A swarm plot addresses this issue by ensuring that each point is plotted separately, with no overlap among points. Swarm plots work well for many datasets, such as the one shown here – however, they may not work well with enormous datasets, due to the way they try to create unique points for each observation.

Next, we will look at a violin plot – but before we do, let’s have a look at another box plot. In the plot below, we can gain a sense of the distribution of daily gross revenue for each of the seven days of the week. However, because each of the boxes has a uniform width, we do not gain any sense of where the distribution is most dense.

Enter the violin plot. As shown in the example below, a violin plot also depicts the distribution of a numeric variable, separated by category. Unlike a box plot, however, a violin plot becomes wider at the places where the distribution is densest. The violin plot contains a “mini” box plot for each group, with a white dot at the median. From the plot below, we can see that Tuesday and Wednesday are the most predictable days, in terms of daily revenue. Each of those days shows a wide ‘bulge’ near the center of the distribution, whereas other days appear more long and narrow.

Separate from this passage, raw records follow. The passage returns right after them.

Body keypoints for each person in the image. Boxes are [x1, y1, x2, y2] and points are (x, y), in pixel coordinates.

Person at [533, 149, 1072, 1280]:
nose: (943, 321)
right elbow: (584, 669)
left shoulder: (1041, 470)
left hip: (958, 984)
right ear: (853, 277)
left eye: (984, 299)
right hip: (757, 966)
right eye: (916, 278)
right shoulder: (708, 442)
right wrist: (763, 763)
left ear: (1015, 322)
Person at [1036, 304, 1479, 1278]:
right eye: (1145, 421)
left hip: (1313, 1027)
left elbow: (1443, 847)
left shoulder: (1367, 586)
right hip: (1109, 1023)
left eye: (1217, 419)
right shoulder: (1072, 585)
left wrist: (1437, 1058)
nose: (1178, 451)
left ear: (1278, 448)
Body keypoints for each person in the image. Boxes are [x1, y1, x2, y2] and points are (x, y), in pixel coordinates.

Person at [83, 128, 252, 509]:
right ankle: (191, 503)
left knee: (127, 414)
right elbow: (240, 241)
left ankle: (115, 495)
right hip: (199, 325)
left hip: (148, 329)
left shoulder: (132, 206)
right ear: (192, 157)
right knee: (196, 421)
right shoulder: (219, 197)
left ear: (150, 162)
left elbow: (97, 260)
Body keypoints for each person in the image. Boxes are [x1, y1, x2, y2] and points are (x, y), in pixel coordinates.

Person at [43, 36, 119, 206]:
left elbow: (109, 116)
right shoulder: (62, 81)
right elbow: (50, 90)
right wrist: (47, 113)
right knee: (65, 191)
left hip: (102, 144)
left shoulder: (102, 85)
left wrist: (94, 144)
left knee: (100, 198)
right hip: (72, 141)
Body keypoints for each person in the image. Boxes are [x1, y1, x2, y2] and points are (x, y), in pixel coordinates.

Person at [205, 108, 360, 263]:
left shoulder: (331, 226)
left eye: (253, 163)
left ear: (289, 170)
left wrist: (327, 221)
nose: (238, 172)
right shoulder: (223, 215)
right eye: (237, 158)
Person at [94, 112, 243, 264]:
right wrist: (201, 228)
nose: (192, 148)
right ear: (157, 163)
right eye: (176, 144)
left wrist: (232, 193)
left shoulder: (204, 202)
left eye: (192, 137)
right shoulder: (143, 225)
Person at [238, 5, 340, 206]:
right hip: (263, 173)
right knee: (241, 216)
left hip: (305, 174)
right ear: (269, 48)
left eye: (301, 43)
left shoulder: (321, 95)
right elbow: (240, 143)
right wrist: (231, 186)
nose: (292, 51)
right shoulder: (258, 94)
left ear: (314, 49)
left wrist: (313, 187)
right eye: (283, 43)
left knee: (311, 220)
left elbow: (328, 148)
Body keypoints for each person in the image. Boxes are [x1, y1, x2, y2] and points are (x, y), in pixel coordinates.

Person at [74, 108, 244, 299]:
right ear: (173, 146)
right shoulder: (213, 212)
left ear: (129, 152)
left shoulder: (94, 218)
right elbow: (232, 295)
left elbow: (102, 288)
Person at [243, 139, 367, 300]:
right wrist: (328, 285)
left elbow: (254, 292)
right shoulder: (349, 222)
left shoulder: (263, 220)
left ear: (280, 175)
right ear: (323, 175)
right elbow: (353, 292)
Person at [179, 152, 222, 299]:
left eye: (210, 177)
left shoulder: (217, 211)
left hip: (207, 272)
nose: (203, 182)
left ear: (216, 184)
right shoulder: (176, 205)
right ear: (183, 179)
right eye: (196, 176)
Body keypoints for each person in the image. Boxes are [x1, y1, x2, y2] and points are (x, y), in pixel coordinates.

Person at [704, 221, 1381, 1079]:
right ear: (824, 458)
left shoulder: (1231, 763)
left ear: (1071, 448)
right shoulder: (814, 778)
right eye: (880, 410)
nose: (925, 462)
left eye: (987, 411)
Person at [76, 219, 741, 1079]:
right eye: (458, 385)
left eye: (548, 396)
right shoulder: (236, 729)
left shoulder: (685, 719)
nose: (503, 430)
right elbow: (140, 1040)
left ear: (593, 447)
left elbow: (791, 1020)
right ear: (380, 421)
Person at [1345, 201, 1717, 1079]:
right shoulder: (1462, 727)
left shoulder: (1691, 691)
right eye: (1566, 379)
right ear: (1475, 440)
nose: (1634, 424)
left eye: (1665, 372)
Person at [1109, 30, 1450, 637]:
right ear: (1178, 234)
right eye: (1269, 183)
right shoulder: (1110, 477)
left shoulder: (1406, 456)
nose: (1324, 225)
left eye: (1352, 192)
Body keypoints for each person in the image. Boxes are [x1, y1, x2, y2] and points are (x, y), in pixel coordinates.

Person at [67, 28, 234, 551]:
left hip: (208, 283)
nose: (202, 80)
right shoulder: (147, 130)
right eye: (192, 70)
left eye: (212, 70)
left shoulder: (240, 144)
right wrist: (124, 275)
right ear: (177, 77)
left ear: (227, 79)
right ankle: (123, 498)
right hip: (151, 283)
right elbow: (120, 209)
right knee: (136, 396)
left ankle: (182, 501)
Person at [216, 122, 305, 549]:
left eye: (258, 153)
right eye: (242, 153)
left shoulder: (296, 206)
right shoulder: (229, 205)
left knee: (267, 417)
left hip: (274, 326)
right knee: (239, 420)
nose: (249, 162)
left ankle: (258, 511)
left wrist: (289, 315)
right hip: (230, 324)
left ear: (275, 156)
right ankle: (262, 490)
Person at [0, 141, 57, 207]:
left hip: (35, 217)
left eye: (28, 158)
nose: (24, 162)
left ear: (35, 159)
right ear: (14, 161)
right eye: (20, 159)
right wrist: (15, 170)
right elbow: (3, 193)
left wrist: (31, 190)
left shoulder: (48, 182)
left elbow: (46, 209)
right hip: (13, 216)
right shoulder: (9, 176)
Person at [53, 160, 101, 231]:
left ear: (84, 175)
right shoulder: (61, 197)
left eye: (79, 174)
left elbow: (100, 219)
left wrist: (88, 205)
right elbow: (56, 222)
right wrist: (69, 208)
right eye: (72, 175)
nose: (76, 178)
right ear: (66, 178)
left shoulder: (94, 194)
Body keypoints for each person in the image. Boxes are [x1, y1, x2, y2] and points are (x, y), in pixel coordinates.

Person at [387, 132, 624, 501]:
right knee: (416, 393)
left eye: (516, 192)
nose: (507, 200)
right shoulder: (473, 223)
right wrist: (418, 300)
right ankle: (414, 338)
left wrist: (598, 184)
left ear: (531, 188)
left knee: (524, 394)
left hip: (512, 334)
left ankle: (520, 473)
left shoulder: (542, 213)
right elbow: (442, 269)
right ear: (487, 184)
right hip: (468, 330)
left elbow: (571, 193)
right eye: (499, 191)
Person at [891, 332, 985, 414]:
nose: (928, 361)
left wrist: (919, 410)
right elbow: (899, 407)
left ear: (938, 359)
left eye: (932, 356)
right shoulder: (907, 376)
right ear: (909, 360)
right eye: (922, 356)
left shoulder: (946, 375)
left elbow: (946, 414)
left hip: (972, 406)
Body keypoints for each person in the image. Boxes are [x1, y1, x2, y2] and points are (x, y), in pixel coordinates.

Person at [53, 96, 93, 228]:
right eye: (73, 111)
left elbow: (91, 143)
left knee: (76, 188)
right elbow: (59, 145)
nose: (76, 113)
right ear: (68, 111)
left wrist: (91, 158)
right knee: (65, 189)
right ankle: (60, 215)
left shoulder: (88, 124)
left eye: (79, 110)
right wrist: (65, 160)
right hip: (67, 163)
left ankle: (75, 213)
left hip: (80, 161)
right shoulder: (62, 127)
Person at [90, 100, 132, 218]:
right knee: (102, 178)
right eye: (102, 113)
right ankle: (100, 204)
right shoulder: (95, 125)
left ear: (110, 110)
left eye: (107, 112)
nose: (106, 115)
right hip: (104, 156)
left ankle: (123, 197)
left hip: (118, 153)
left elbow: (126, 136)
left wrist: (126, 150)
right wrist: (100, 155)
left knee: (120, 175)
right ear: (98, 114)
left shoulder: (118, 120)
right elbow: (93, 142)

Heatmaps offer a color coding system for depicting variables’ values. Part of heatmaps’ appeal comes from the way that they can quickly draw a reader’s attention to some particular value.

A seaborn pairplot can be a helpful tool for a modeler seeking to view several relationships among variables at once. This function generates a histogram for each of the variables passed to it, as well as separate scatter plots for each variable pairing, as shown below.

In the first pairplot, some of the scatter plots appeared twice, albeit with the axis relationships reversed. For instance, the plot in the upper right corner depicts ‘LobsteramaRev’ on the x-axis, with ‘UniqueVisitor’ on the y-axis. In the lower left corner, we can see ‘UniqueVisitor’ on the x-axis, with ‘LobsteramaRev’ on the y-axis.

Pie charts can be effective for telling a very general story. They can work well when there are a small number of categories depicted, and when the differences among them are large.

The trouble with pie charts is that when there are too many pie “slices”, or when the slices are similar in size, it becomes very hard for an audience to discern the relative sizes of the items being compared. In the image below, we can see a pie chart that depicts the relative occurrences of the special events at Lobster Land.

In the plot shown above, which slice is bigger – comedy show or country music? And how does youth show stack up against either of these? You could ask these questions to many people and get a very inconsistent set of responses. Although comedy show and country music have equal-sized slices, it’s tempting to think that comedy show is larger, because of its lighter color.

We can address this shortcoming by annotating our plot with the per-slice percentages, as shown below.

We can also avoid any issues related to pie slice interpretability by just using an alternative plot. Let’s see how the same data would look, if presented as a bar plot built with seaborn’s countplot() function:

With this depiction of the data, there would not be any interpretability challenges for the audience. The relative heights of bars are just far easier to discern, compared with the areas associated with each slice of a pie.

In this chapter, we have only scratched the surface regarding plotting options available in matplotlib and seaborn. For examples of additional seaborn plot types, you can view the Gallery on the seaborn home page. For the complete matplotlib documentation, we encourage you to check out that library’s home page.